**YOUR GOAL:**
Each entry must be output once more without any change.

Records from a collection
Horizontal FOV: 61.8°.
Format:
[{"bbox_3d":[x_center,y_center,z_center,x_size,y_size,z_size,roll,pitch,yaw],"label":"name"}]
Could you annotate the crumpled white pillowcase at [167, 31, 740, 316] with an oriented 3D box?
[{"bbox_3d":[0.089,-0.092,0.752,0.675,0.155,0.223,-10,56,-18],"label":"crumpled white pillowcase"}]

**RESPONSE TO THE EXERCISE:**
Horizontal FOV: 61.8°.
Format:
[{"bbox_3d":[x_center,y_center,z_center,x_size,y_size,z_size,roll,pitch,yaw],"label":"name"}]
Could you annotate the crumpled white pillowcase at [167, 31, 740, 316] with an oriented 3D box?
[{"bbox_3d":[0.089,-0.092,0.752,0.675,0.155,0.223,-10,56,-18],"label":"crumpled white pillowcase"}]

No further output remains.